### Problem description
Retype without any change the lines of the material below, from the line with "elevation (m): 3353" up to and including the line with "collection date: 1914-02-27".

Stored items
-- begin --
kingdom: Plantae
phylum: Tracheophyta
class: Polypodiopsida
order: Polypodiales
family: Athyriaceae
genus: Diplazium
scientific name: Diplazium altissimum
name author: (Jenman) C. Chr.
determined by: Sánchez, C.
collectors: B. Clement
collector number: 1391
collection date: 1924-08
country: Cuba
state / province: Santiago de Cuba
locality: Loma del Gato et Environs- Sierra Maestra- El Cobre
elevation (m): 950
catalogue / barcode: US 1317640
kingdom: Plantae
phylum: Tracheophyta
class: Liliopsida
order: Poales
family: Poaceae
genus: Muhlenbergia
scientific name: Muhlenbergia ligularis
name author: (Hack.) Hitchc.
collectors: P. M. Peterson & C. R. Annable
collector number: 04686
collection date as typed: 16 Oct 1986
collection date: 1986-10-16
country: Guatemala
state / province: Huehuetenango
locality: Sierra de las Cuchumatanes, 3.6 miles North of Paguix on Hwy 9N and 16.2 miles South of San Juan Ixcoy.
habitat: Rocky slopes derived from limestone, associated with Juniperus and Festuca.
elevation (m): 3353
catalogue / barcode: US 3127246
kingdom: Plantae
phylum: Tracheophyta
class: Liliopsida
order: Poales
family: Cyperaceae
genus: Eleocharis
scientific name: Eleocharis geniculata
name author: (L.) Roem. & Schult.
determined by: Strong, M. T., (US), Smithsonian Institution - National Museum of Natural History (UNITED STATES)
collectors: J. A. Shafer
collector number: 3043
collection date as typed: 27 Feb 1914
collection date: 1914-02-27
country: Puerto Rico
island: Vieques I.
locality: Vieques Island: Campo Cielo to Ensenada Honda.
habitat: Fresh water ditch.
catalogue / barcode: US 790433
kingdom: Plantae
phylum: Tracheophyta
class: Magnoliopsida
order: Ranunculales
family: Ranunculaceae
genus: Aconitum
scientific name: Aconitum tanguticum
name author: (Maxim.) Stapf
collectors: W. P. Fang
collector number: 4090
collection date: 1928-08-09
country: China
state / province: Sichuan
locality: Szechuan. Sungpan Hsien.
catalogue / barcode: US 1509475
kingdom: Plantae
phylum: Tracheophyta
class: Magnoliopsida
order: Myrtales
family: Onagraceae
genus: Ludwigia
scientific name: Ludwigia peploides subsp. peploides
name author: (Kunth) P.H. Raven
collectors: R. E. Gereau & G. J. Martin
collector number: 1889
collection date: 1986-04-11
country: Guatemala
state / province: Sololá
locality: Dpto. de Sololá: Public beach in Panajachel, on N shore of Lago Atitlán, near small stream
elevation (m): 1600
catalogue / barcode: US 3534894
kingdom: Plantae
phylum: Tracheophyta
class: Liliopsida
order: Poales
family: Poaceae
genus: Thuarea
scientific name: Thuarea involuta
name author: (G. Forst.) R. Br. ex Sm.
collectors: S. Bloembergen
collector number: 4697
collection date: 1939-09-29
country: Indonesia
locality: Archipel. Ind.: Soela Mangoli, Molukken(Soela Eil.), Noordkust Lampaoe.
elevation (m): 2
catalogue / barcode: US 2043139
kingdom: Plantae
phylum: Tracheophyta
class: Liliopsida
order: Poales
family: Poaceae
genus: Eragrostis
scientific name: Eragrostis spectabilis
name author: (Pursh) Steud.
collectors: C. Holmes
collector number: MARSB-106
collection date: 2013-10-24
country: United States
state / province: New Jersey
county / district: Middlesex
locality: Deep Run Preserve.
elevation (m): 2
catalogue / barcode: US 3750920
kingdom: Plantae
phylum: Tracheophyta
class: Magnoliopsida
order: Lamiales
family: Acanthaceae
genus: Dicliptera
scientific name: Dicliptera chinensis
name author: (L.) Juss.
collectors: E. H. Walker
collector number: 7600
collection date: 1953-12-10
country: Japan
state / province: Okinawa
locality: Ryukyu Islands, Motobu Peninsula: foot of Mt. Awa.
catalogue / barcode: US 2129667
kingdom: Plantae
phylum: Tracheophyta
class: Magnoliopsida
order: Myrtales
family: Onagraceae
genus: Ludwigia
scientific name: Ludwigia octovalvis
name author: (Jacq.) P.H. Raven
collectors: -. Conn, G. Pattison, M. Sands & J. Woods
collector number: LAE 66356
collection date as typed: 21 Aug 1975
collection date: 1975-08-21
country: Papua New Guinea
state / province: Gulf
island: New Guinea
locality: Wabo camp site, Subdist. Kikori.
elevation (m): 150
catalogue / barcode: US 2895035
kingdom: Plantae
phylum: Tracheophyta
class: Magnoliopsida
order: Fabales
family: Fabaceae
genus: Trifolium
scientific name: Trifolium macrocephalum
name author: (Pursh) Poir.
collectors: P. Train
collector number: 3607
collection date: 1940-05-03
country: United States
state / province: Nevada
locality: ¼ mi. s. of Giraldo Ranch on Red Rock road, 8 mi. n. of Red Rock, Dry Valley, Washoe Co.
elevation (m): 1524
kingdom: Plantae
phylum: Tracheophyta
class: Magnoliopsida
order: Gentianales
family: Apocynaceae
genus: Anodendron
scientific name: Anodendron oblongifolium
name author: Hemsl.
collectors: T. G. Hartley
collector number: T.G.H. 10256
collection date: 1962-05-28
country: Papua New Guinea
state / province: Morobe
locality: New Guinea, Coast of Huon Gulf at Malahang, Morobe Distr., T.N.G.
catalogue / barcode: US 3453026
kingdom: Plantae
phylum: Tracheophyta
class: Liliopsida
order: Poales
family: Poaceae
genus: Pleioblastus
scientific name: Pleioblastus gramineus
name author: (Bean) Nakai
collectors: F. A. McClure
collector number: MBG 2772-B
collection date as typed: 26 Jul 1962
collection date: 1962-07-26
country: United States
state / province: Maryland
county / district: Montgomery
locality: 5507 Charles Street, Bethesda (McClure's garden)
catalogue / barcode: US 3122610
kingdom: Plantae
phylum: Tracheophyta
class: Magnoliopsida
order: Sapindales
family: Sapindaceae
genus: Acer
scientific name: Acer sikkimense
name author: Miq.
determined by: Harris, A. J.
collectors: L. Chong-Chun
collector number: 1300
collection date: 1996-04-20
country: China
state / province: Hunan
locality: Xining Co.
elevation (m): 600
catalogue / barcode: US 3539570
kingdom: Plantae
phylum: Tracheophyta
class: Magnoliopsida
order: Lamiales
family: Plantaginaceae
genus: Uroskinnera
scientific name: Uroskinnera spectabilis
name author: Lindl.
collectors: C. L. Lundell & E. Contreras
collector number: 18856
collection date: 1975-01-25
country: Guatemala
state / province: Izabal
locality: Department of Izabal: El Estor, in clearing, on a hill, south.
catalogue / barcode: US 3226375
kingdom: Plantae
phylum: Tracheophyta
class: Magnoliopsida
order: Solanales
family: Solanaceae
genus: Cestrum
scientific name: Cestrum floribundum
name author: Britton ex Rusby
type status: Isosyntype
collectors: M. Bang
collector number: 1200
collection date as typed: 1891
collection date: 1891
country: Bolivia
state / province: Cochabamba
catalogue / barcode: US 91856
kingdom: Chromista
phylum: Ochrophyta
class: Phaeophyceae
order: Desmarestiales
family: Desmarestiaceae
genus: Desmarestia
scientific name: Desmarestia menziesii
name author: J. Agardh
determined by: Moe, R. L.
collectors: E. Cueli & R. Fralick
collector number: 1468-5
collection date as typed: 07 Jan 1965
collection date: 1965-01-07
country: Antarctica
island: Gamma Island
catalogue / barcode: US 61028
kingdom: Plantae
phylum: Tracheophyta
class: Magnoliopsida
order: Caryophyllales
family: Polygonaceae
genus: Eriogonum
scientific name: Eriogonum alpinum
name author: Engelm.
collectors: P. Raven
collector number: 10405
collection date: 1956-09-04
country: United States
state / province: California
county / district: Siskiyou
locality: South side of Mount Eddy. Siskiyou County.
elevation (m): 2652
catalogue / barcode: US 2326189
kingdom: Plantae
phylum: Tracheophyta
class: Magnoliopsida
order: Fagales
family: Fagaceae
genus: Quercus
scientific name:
-- end --
### Output for this exercise
elevation (m): 3353
catalogue / barcode: US 3127246
kingdom: Plantae
phylum: Tracheophyta
class: Liliopsida
order: Poales
family: Cyperaceae
genus: Eleocharis
scientific name: Eleocharis geniculata
name author: (L.) Roem. & Schult.
determined by: Strong, M. T., (US), Smithsonian Institution - National Museum of Natural History (UNITED STATES)
collectors: J. A. Shafer
collector number: 3043
collection date as typed: 27 Feb 1914
collection date: 1914-02-27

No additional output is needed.